[Collected data entries]

************

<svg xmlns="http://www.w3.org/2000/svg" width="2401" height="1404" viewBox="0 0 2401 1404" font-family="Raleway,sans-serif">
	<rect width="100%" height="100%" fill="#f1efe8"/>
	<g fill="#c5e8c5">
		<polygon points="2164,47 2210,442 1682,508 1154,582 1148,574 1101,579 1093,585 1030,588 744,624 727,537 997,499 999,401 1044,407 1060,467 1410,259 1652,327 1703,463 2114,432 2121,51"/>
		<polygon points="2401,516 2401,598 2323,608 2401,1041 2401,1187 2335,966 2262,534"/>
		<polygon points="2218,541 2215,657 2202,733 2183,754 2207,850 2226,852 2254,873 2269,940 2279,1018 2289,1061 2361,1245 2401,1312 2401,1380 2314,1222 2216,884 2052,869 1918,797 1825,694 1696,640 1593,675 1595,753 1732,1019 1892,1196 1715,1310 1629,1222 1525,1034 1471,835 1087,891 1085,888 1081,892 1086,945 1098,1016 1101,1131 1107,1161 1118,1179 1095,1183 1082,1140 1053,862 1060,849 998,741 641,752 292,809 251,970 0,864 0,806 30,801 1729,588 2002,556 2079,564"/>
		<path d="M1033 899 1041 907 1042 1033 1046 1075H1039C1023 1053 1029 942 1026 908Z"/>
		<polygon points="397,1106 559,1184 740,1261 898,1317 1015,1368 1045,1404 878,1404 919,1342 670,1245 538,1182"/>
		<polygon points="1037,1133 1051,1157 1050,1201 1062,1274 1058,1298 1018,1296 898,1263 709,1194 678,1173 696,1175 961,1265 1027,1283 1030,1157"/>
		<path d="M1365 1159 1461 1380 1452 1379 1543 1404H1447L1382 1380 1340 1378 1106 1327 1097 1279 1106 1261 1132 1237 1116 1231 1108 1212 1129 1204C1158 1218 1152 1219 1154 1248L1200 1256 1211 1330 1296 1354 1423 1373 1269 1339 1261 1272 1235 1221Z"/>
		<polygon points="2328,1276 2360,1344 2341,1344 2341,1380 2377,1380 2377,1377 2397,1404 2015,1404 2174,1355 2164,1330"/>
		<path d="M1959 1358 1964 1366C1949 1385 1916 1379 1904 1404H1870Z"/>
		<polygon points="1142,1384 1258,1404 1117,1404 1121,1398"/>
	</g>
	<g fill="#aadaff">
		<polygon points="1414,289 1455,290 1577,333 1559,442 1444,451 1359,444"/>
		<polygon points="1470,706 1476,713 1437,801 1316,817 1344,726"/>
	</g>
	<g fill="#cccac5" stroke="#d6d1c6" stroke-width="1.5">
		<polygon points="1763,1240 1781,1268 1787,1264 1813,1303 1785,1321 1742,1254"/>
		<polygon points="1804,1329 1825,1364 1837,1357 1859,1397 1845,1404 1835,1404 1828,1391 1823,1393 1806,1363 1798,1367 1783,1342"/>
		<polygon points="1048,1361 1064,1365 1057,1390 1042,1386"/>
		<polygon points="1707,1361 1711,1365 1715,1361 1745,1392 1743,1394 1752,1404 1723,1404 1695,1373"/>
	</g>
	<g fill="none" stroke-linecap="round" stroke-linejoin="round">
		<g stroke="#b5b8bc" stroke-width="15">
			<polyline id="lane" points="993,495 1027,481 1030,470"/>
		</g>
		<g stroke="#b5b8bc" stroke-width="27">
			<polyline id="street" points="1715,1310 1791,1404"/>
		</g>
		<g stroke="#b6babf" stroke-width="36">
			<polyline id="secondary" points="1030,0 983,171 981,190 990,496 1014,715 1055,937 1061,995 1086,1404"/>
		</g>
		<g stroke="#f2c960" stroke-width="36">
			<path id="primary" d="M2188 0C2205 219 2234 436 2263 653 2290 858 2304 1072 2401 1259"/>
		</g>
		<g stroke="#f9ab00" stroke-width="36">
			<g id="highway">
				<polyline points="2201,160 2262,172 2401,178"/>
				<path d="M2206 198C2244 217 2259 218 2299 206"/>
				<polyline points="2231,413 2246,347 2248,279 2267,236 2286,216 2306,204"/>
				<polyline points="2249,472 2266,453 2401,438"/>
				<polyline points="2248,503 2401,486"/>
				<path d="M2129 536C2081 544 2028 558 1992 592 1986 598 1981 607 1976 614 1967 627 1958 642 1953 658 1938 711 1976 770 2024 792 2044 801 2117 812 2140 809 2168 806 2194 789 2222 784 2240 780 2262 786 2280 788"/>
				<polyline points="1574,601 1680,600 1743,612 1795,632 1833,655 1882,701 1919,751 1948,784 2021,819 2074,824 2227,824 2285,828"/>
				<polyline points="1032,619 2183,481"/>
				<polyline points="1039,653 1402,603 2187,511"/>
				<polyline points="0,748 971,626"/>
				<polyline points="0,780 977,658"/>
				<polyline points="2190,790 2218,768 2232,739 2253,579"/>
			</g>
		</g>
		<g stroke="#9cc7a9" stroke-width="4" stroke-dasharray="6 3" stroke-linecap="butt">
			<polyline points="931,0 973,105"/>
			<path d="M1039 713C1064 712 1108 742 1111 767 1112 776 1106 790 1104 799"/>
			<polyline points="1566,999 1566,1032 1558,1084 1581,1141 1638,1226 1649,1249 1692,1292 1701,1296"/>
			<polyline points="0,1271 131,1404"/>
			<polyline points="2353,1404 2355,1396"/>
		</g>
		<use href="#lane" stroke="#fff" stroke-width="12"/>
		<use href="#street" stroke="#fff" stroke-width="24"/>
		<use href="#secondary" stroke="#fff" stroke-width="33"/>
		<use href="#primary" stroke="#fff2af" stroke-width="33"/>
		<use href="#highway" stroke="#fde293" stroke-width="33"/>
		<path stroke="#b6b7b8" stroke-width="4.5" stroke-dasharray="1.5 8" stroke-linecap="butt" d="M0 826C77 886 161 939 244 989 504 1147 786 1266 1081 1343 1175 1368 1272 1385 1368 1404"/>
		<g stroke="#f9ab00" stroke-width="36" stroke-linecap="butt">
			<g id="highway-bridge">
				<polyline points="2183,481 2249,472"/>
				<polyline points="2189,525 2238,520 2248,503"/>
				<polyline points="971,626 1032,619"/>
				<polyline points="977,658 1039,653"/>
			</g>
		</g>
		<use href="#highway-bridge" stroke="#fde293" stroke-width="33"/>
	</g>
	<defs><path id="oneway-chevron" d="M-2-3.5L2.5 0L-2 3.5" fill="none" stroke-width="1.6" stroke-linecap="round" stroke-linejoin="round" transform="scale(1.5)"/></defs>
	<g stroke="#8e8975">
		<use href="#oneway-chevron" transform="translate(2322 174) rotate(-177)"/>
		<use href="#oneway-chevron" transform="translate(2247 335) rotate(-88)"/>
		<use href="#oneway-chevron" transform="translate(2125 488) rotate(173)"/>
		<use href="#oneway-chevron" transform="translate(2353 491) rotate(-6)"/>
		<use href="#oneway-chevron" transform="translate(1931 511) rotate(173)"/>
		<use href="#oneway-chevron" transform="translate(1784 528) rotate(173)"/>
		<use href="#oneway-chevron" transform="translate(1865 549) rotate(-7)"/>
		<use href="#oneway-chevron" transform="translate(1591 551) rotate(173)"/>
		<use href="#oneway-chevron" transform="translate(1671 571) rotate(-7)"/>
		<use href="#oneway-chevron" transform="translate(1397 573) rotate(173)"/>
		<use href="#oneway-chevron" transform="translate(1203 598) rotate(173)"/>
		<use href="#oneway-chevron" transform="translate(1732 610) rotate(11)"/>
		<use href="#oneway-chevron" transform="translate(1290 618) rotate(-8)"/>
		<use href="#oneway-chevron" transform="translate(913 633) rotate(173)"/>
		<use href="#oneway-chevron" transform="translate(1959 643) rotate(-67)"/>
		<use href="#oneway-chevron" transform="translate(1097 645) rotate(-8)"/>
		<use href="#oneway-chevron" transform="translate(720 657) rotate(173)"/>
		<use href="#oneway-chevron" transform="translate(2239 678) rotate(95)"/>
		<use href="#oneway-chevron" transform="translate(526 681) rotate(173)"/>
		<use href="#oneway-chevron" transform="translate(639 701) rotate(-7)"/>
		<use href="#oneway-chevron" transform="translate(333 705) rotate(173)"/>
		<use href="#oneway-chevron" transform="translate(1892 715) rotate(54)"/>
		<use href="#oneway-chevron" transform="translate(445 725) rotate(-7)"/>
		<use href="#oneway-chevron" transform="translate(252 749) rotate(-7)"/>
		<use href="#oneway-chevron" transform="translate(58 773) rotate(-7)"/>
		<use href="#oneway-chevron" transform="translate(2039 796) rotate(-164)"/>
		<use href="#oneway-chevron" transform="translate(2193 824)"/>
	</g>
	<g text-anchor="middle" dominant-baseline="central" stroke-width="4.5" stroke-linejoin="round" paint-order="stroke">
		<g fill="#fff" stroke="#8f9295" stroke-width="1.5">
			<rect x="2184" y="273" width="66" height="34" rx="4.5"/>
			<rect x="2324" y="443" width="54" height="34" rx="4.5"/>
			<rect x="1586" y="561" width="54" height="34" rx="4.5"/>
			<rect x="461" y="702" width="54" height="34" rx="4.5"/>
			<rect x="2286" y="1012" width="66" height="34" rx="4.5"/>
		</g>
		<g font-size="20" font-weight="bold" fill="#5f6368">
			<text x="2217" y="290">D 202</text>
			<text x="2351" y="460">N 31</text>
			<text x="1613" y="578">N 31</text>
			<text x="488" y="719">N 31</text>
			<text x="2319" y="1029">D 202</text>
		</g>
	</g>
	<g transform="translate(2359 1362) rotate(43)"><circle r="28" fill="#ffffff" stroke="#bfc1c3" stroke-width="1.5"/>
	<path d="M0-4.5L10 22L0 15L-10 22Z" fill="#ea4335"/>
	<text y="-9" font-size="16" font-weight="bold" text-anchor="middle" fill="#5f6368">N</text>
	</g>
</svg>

************

» **PROBLEM REQUIREMENTS**
Please report all lines in the entries where "bridge" appears.

» **SOLUTION**
			<g id="highway-bridge">
		<use href="#highway-bridge" stroke="#fde293" stroke-width="33"/>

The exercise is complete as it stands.